O primeiro filme português de animação foi exibido há 100 anos, altura em que o ilustrador Joaquim Guerreiro desenhou O Pesadelo do António Maria, curiosamente no ano do nascimento da The Walt Disney Company. O seu fundador foi, aliás, o vencedor do primeiro galardão de Melhor Curta-Metragem de Animação, em 1931, com o clássico Flowers and Trees.

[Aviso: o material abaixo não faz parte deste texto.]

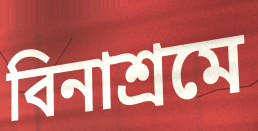
বিনাশ্রমে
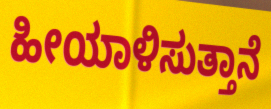
ಹೀಯಾಳಿಸುತ್ತಾನೆ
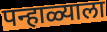
पन्हाळ्याला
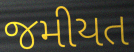
જમીયત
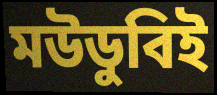
মউডুবিই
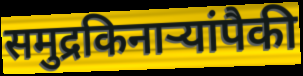
समुद्रकिनाऱ्यांपैकी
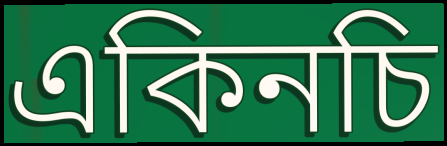
একিনচি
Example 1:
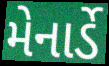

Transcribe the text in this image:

મેનાર્ડે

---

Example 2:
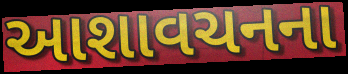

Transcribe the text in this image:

આશાવચનના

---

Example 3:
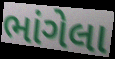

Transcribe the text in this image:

ભાંગેલા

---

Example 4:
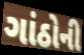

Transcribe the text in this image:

ગાંઠોની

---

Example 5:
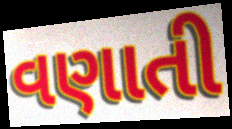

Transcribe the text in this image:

વણાતી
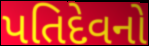
પતિદેવનો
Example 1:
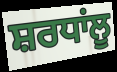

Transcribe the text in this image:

ਸ਼ਰਧਾਂਲੂ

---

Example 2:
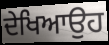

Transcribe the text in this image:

ਦੇਖਿਆਉਹ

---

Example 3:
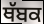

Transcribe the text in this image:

ਥੱਬਕ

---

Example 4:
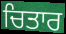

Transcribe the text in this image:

ਚਿਤਾਰ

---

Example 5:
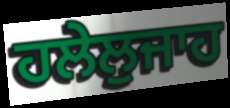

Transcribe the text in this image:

ਹਲੇਲੁਜਾਹ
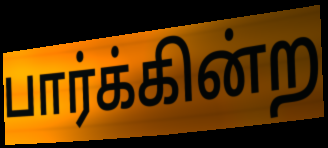
பார்க்கின்ற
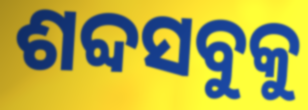
ଶବ୍ଦସବୁକୁ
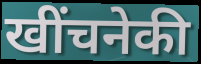
खींचनेकी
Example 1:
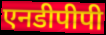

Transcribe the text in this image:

एनडीपीपी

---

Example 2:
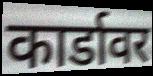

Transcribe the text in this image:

कार्डावर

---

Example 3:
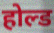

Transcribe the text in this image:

होल्ड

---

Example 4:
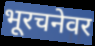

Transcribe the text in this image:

भूरचनेवर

Mas, afinal, e apesar de todo este rebuliço em torno do primeiro filme português a chegar às nomeações dos Óscares, com que saúde se encontra a animação nacional? João Gonzalez oferece o seu ponto de vista: “No seu cariz autoral mais independente, temos um dos cinemas mais fortes do mundo. E é algo que para nós é um bocado estranho, porque sentimos que é mais reconhecido internacionalmente do que cá em Portugal. Estamos a evoluir bastante rápido, temos cursos de animação no secundário, de lá já saem trabalhos incríveis, muito melhores do que algumas coisas que eu fazia na faculdade. Precisamos de mais uma forcinha no que toca a longas-metragens e séries, mas acho que estamos a ir pelo bom caminho e temos muito talento.”

João Gonzalez
©DRIce Merchants, de João Gonzalez

Para Bruno Caetano, atravessamos uma fase muito importante. “Estamos a aproveitar o trabalho que foi feito nos últimos 25 anos e a chegar a uma fase do render da guarda. Jovens autores como o João têm uma cultura visual fortíssima, uma base de referências de elevada qualidade, estudaram em boas escolas, e antigamente este não era o caso.” Além de Ice Merchants, o produtor dá outros bons exemplos do que por cá se tem animado: “O Homem do Lixo da Laura Gonçalves ganhou o prémio de Melhor Animação em Clermont-Ferrand; O Casaco Rosa da Mónica Santos, que tem trilhado muitos e bons festivais; o Garrano, de David Doutel e Vasco Sá que esteve em Sundance… Isto tudo está a pôr-nos num nível elevadíssimo, comparando com países que têm capacidade de produção muito superior.”

A cerimónia dos Óscares acontece no dia 12 de Março, mas seja qual for o resultado, o cinema português venceu. Só falta levar mais avante o apoio à sétima arte.